Pre-migration testing is as critical. Some of the most common issues include utilized nodes or clusters, misconfigurations, vendor-specific technology limitations such as shares that include one million or more files, short file names (8.3 Enforcement), long path names, and Unicode versus Non-Unicode (which affects data storage due to differences in character standards). Oversubscribed or saturated networks, asymmetric routing, or security systems can cause problems: frequently packet drops, out-of-order packets, or retransmits typically trace back to any of the above.

Starting with basic tools that are included in most operating systems is a smart idea. There’s nothing more basic than ping, traceroute, and nslookup, which test network connectivity, network path, and DNS configurations. iPerf can be used to measure bandwidth while Wireshark is excellent at showing blocked, dropped, out of order, or retransmission of packets.

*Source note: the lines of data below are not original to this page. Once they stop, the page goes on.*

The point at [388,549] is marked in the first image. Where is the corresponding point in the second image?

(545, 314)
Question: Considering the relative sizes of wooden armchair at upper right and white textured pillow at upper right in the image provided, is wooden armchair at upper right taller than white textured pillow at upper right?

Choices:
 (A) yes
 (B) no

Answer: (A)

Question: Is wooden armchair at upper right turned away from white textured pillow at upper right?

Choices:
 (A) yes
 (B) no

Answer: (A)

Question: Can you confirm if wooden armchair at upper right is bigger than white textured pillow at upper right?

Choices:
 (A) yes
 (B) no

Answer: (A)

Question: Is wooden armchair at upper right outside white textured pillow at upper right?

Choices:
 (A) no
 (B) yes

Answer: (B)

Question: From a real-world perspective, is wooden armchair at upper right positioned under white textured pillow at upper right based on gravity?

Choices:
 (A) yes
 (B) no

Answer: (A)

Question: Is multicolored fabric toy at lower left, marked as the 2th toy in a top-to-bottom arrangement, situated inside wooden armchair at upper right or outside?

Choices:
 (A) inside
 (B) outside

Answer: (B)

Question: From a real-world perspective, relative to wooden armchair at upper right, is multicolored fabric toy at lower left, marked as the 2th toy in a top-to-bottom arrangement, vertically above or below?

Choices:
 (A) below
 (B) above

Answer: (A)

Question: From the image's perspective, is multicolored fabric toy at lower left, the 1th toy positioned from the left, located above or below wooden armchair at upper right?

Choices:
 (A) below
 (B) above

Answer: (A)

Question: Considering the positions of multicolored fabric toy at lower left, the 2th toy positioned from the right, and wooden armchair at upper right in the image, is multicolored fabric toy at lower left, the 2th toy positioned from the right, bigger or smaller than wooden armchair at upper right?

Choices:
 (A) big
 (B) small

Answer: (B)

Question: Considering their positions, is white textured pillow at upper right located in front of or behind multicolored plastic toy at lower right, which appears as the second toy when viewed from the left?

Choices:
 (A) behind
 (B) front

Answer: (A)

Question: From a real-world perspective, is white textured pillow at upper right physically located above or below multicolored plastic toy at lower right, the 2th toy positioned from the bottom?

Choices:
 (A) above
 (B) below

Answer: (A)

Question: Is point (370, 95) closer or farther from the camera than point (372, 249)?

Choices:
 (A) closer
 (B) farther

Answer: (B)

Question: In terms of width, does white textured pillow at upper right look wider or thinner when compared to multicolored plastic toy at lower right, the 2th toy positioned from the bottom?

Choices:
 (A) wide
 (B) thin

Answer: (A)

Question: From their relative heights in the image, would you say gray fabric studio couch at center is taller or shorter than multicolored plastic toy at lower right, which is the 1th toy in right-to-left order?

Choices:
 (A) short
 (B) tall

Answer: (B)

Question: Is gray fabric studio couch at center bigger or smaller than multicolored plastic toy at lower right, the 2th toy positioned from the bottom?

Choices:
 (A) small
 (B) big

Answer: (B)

Free Copy Tools vs. Enterprise Migration Software

Robocopy and Rsync are common open-source tools designed to only copy data and lack the features of enterprise migration software. Look for a solution that offers the ability to efficiently run, monitor, and manage hundreds of data migrations across hybrid cloud storage; identify the right files to migrate to maximize efficiency and reduce spend; minimize network usage; auto retry if network or storage is unavailable; migrate with or without all file permissions and access control and keep data integrity intact by conducting MD5 checksums on not just portions of files but all files.

Communication Plan

The most effective way to keep people apprised of the migration plan and milestones is by sending out one email thread to all stakeholders over a predetermined interval during the migration. Keep the subject and summary brief and include relevant details toward the end. Less is sometimes more and consider applying color-coded status updates: red, yellow and green. The subject line can be used strategically, such as Green Status. People want to hear the positives. Avoid the blame game and celebrate the wins.

The Unstructured Data Migration Plan Should Embrace Key Issues:

  • Which tier? Which cloud?
  • What about rules and regulations?
  • What are our common data types and workloads?
  • What topology requirements do we have?
  • Do I really need to test?
  • Free tools or enterprise solution?
  • How do I write communications that people will read?

Final Thoughts

Cloud migrations are a team sport. While there are plenty of tools and metrics that help, bringing teams together across IT and business lines promote shared accountability, which is imperative to a successful outcome that meets organizational and end-user objectives. The more planning and testing you do up front, the less potential for issues later which will erode trust in your cloud data management strategy.